Friday 9 April, the Italian SST Operations Center (ISOC), jointly operated by the Poggio Renatico (FE) Aerospace Operations Command – SSA Center (COA-CSSA) and the Experimental Flight Department – Aero-Space Engineering Group (RSV-GIAS) of Pratica di Mare (RM), in coordination with the Space Operations Command (COS) of the Defense Staff, monitored the evolution of a potential event with a high probability of collision between two class space objects ” large ”in low orbit, non-maneuverable. The space objects involved in the event were a US weather satellite, no longer operational, called OPS 6182 launched in 1978, and a stage of a Russian launcher, called SL-8 R / B launched in 1981. Both objects were at a altitude of about 770-780 km.
From a preliminary analysis carried out by the ISOC, the Time of Closest Approach (TCA), i.e. the prediction of the instant of the potential collision, was estimated for April 9 at 17:18 UTC (19:18 Italian time), with a minimum distance between the two objects of the order of 20 meters and a probability of collision of about 20%. Furthermore, thanks to the simulation models and algorithms implemented in ISOC, it has been estimated that a fragmentation of the two objects resulting from their possible collision would have generated at least 400 objects with a diameter greater than 20 cm and a total number of fragments greater than 4. millions, potentially representing a further significant danger to all operating satellites in low orbit.
The event of possible collision was observed detected thanks to the screening carried out in the context of the European Union cooperation on Space Surveillance and Tracking (EU SST), in which Italy has participated since 2015 (EUSST Consortium) thanks to a national collaboration between ASI, INAF and the Ministry of Defense.

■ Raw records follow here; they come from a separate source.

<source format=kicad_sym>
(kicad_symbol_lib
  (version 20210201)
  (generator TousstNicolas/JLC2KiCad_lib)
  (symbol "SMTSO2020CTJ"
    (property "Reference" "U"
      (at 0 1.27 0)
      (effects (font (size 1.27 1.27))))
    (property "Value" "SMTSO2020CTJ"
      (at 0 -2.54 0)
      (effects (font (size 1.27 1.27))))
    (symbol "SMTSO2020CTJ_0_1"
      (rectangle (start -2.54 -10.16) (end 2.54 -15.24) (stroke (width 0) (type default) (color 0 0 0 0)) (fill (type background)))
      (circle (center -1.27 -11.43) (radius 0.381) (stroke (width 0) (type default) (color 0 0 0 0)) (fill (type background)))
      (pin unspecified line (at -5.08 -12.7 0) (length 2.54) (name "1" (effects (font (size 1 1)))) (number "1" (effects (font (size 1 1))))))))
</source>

The Consortium, in fact, provides registered users with the services of Conjunction Analysis, Re-entry Analysis and Fragmentation Analysis, in order to limit the proliferation of space debris and to contribute to the safeguarding of both European and national space infrastructures, vehicles and services. In this context, the ISOC represents the national Operational Center of reference and is able to coordinate the use of various national sensors (radar, optical and laser) for measuring the orbits of space objects of interest. In detail, the event was followed thanks to the Italian radar sensors MFDR-LR and BIRALES, which were used by the ISOC in collaboration with the Interoforze Poligono del Salto di Quirra and the National Institute of Astro-Physics, sensors that they detected the two objects still intact during the steps following the TCA.